Pak Finance’s sudden change in entry resulted in $24 million in liquidity
Pak Finance, a lending app on Blast, reported a $24 million drain on its users on April 11 due to the developer's scale change.
Bulk liquidations are common for crypto traders, but are often caused by fluctuations in the market, not protocol parameter changes.
Pak Finance LTV change leads to liquidity.
Pak Finance is a platform where crypto holders can earn interest by lending their assets. The app applies a loan-to-value ratio (LTV), which allows borrowers to take out a loan equal to a certain percentage of their mortgage to ensure repayment. Typically, the development team announces changes to the LTV in advance.
However, at 11:06 UTC on April 11, according to Blast network blockchain data, the developer wallet LTV for Renzo Restaked Ether (ezETH) changed to 60% without prior notice. The sudden adjustment to the LTV parameters has raised concerns in the community following the payment of $24 million.
Developer kydo.eth from EigenLabs first brought the information to light, prompting Pak Finance users to voice their complaints and provide clarification on the protocol's official Discord server.
Thank you as the event is limited to 26m liquid 🙏
Please encourage your users of LRT protocols not to participate in these protocols⛔️
So what happened?
$26m invested in @pac_finance, lending protocol on blast.
EOA wallet (0xae),…
— kydo.eth/acc 🦇🔊 (@0xkydo) April 11, 2024
In response, the group's Discord moderator Bountydreams revealed that they are trying to contact the group for an explanation. However, till the time of writing these lines, no response has been received.
A change in protocol poses a threat to security issues
According to smart contract developer Roffet.eth, the parameter change caused the loss of many ezETH user farmers because they violated the protocol's binding rules. Roffett criticized the change as “arbitrary”, saying it was done without warning.

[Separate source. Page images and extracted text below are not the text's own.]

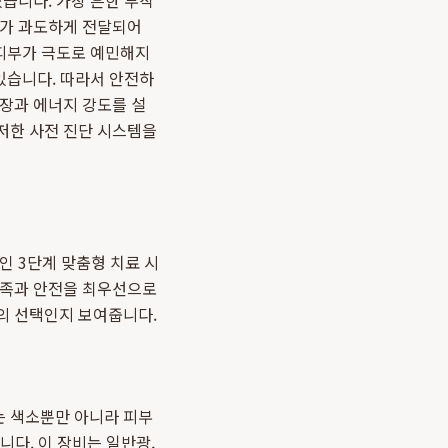
습니다. 가장 흔한 부작
너지가 과도하게 전달되어
 피부가 극도로 예민해지
있습니다. 따라서 안전하
파장과 에너지 강도를 설
저한 사전 진단 시스템을
인 3단계 맞춤형 치료 시
만족과 안전을 최우선으로
의 선택인지 보여줍니다.
는 색소뿐만 아니라 피부
니다. 이 장비는 일반광,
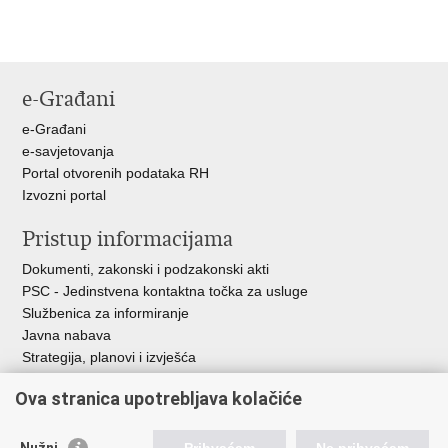
e-Građani
e-Građani
e-savjetovanja
Portal otvorenih podataka RH
Izvozni portal
Pristup informacijama
Dokumenti, zakonski i podzakonski akti
PSC - Jedinstvena kontaktna točka za usluge
Službenica za informiranje
Javna nabava
Strategija, planovi i izvješća
Savjetovanja sa zainteresiranom javnošću
Ova stranica upotrebljava kolačiće
Nužni
Prihvaćam
Ne prihvaćam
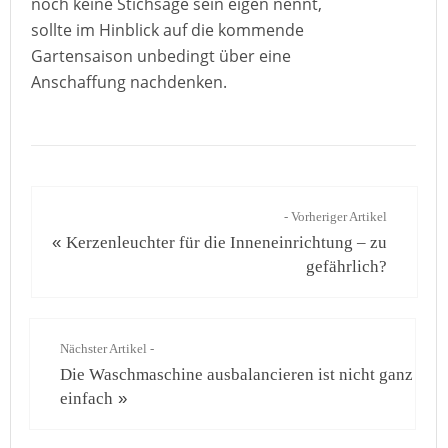
noch keine Stichsäge sein eigen nennt,
sollte im Hinblick auf die kommende
Gartensaison unbedingt über eine
Anschaffung nachdenken.
- Vorheriger Artikel
«
Kerzenleuchter für die Inneneinrichtung – zu
gefährlich?
Nächster Artikel -
Die Waschmaschine ausbalancieren ist nicht ganz
einfach
»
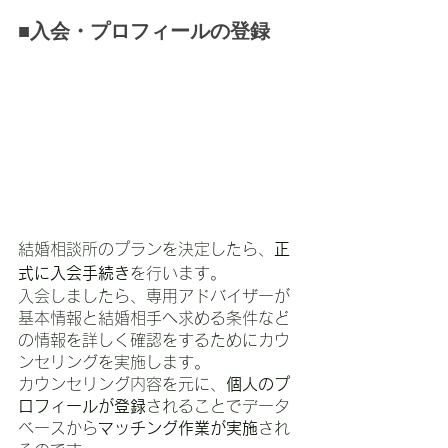
■入会・プロフィールの登録
結婚相談所のプランを決定したら、
正
式に入会手続き
を行います。
入会しましたら、専用アドバイザーが
基本情報と結婚相手へ求める条件など
の情報を詳しく確認をするためにカウ
ンセリングを実施します。
カウンセリング内容を元に、
個人のプ
ロフィールが登録
されることでデータ
ベースから
マッチング作業が実施
され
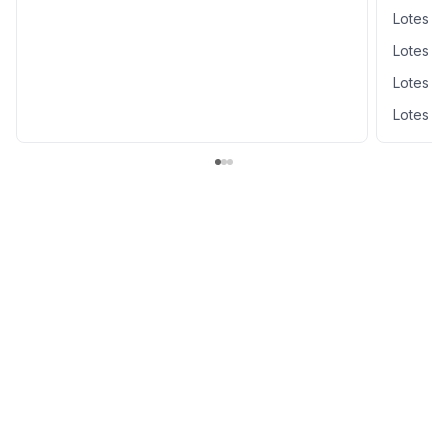
Lotes y
Lotes y
Lotes y
Lotes y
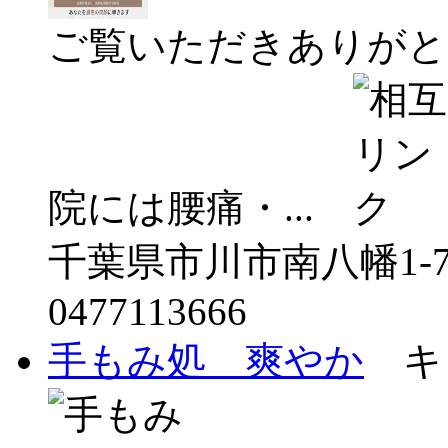
ご覧いただきありがと
院には腰痛・...
千葉県市川市南八幡1-7
0477113666
手もみ処 爽やか
キ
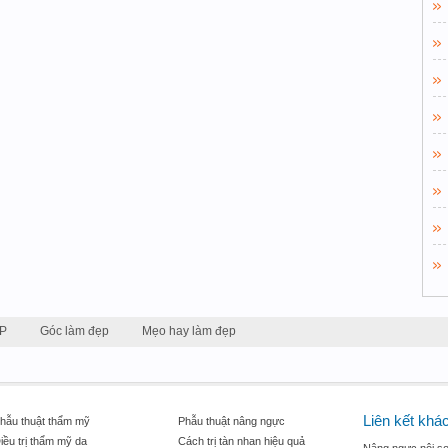
P
Góc làm đẹp
Mẹo hay làm đẹp
Liên kết khá
hẫu thuật thẩm mỹ
Phẫu thuật nâng ngực
iều trị thẩm mỹ da
Cách trị tàn nhan hiệu quả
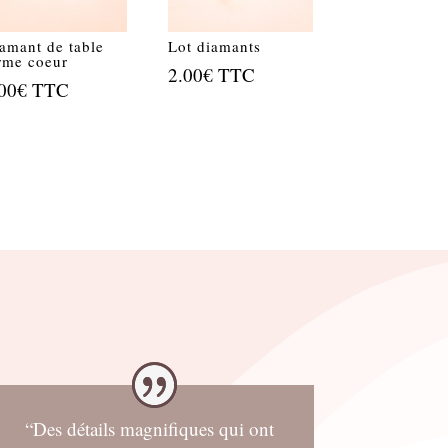
amant de table
Lot diamants
rme coeur
2.00
€
TTC
00
€
TTC
“Des détails magnifiques qui ont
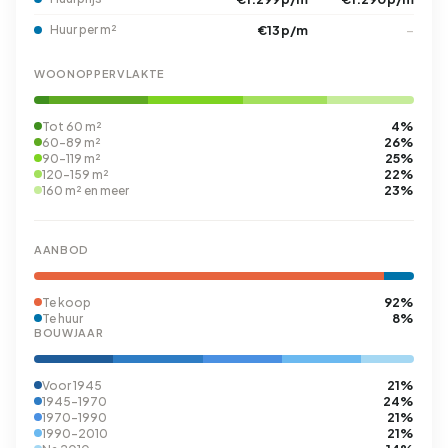
Huur per m²
€13 p/m
–
WOONOPPERVLAKTE
4%
Tot 60 m²
26%
60-89 m²
25%
90-119 m²
22%
120-159 m²
23%
160 m² en meer
AANBOD
92%
Te koop
8%
Te huur
BOUWJAAR
21%
Voor 1945
24%
1945-1970
21%
1970-1990
21%
1990-2010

Will Sheehan, founder of Parsec Finance, also condemned the change, saying it happened without warning. Because of the protocol change, borrowers lost nearly $24 million because their properties were immediately sold to pay off their loans, Sheehan estimated.
Liquidity limit updated, no warning to trigger these liquidations, 2 blocks later $24m flowed, h/t to @roffett_eth pic.twitter.com/QXzlFpwKrR
— Wil Sheehan (@wilburforce_) April 11, 2024
The incident at the blast adds to a series of security issues in the arena. In early March, Blast's loan deal Orbit Loan faced criticism from key opinion leaders (KOLs) over differences in liquidity limits. Although the deal set an 83% liquidity limit, liquidity has reportedly reached 80%. However, the project later compensated the affected users.
In addition, Blast Ecological Project Munchables was recently attacked, leading to suspicions of a problem with its locking contract and 17,400 ETH (approximately $62.3 million) was stolen. SomaXBT revealed that Munchables previously engaged an anonymous security group called Intersoft Team to issue an audit report to reduce audit fees.